Kirk Rader  1.0-SNAPSHOT
Unit Testing Guidelines

Unit testing guidelines.

Overview

Unit testing is both over-rated and under-utilized by many programming teams. While unit tests can be an important tool for assuring code quality, a unit testing policy based on a blind "percentage of code covered" metric is almost certain to do more harm than good.

Consider the following contrived class to unit test:

// Mock class under test
/**
* Mock class used to demonstrate unit testing best practices.
*/
public class Divider {
/**
* Divide numerator by denominator.
*
* This contrived class defines a single method with only a single line.
* Note, however, that the single line represents a multitude of use cases,
* including:
*
* * Dividing a number by itself should always return 1.0
*
* * Operands of the same magnitude but opposites signs should always return
* -1.0
*
* * Division by 0.0 should produce an infinite number of the same sign as
* the numerator
*
* @param numerator
* The numerator.
*
* @param denominator
* The denominator.
*
* @return The quotient.
*/
public float divide(final float numerator, final float denominator) {
return numerator / denominator;
}
}

It is a class with only a single method, where that method consists of a single arithmetic operation. But note the multiplicity of use cases for this absurdly trivial "library class:"

Now, consider a "test suite" that consisted only of the following method:

// Don't do this!
/**
* Counter example of a "test suite" that demonstrates 100% code coverage but
* completely inadequate testing strategy.
*
* This shows one of the many defects with code coverage as a unit test quality
* metric.
*/
public class BadDivider1Test {
/**
* Hugely inadequate test plan that still achieves 100% code coverage.
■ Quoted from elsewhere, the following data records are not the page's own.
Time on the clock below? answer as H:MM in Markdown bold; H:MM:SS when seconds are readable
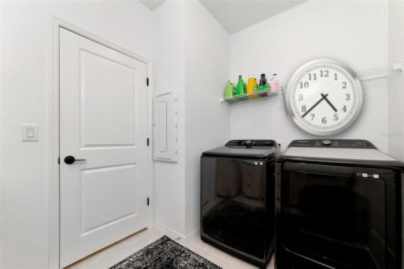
**4:38**
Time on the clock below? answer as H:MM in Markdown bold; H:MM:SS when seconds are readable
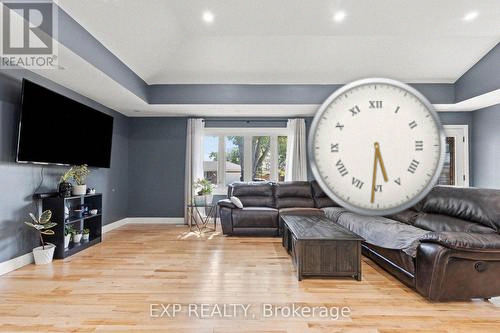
**5:31**
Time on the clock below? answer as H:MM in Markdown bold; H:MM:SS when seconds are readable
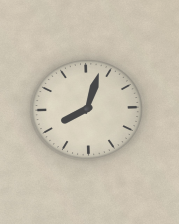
**8:03**
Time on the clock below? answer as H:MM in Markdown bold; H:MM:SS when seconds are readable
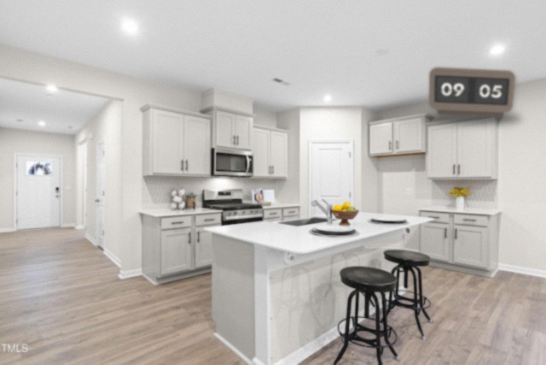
**9:05**
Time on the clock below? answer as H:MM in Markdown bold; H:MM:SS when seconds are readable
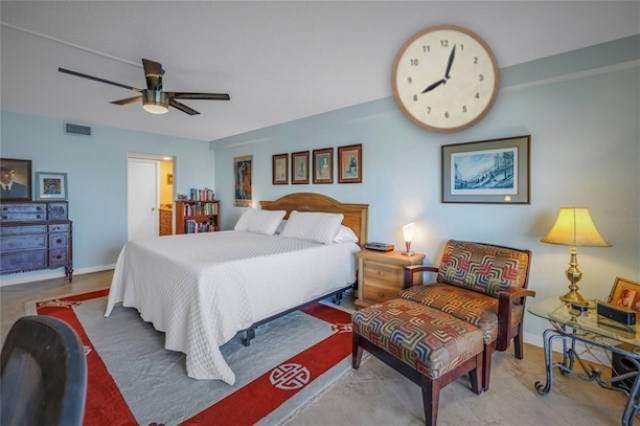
**8:03**
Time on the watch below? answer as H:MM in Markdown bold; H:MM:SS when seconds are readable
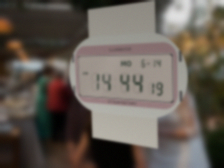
**14:44**
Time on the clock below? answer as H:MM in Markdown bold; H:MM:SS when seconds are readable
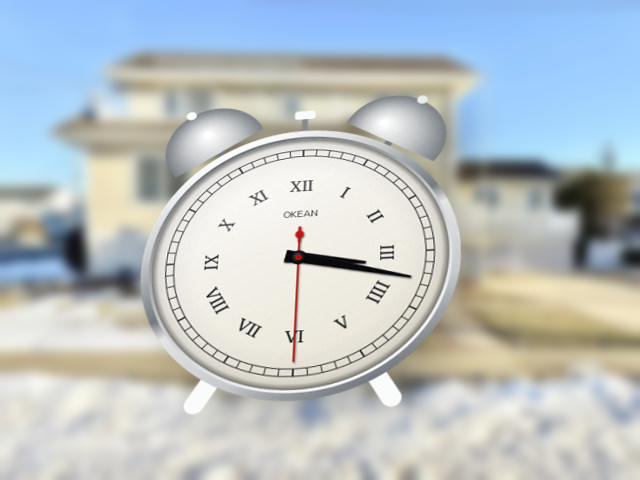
**3:17:30**
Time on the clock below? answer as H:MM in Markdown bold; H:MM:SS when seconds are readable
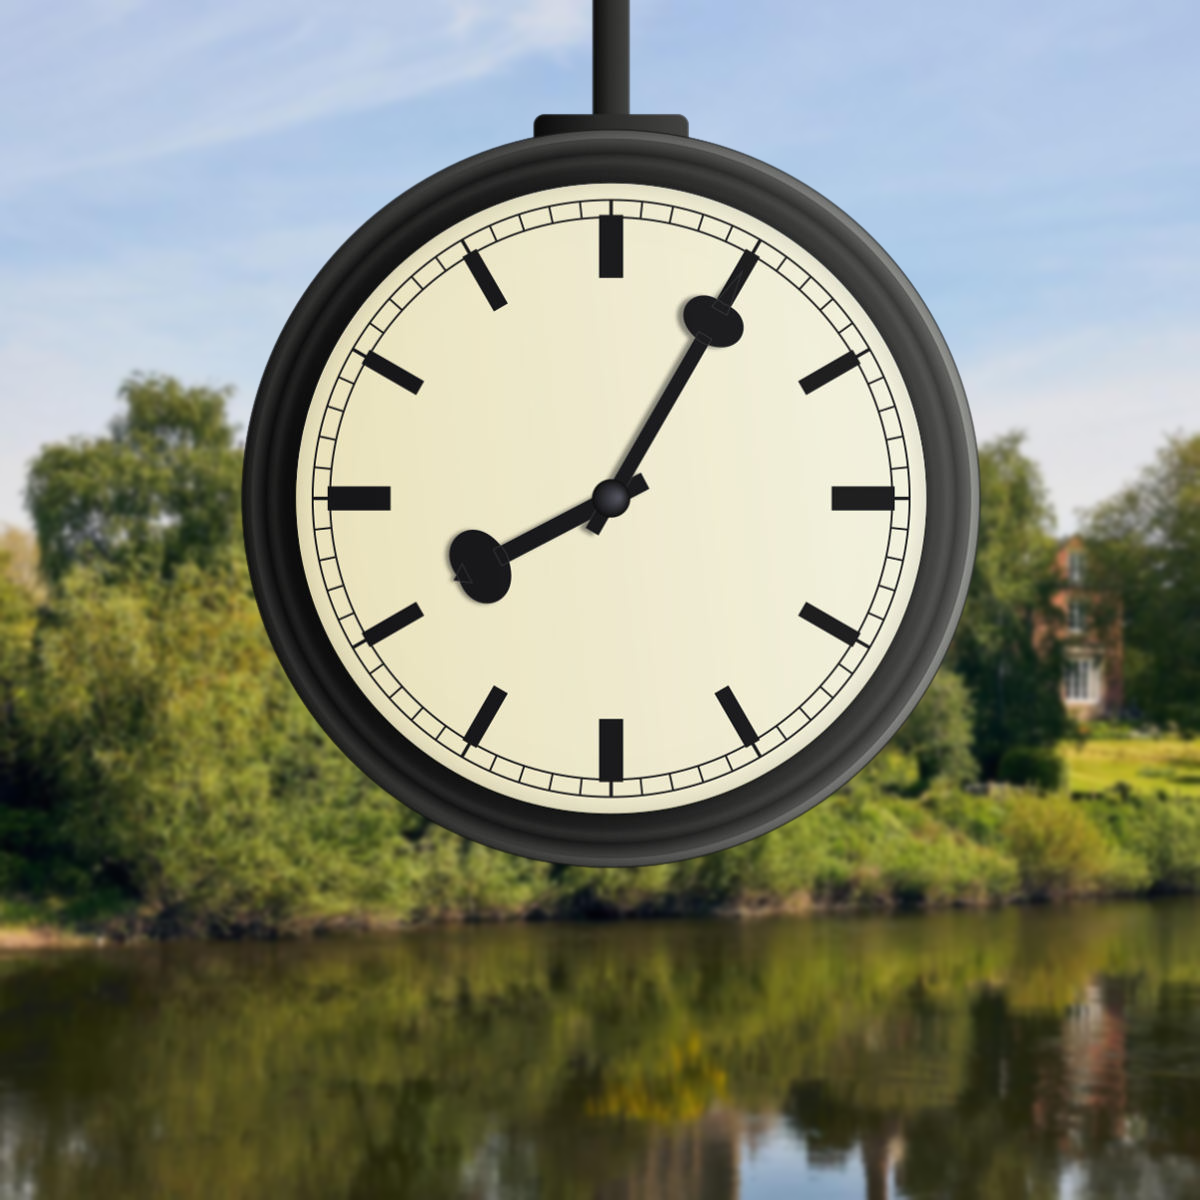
**8:05**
One
* of the many reasons that code coverage metrics are counter-productive, in
* this case through giving a false sense of security.
*/
@Test
public void divide1Test() {
final Divider divider = new Divider();
assertTrue(0.5f - divider.divide(1.0f, 2.0f) < Float.MIN_VALUE);
}
}

That single method achieves 100% code coverage but tests only one of the many actual use cases. Relying only on the automatable "percentage of code covered" metric in such a case would result in a successful build while not actually testing any of the cases most likely to need verification for a division operator: correct handling of signs and zero.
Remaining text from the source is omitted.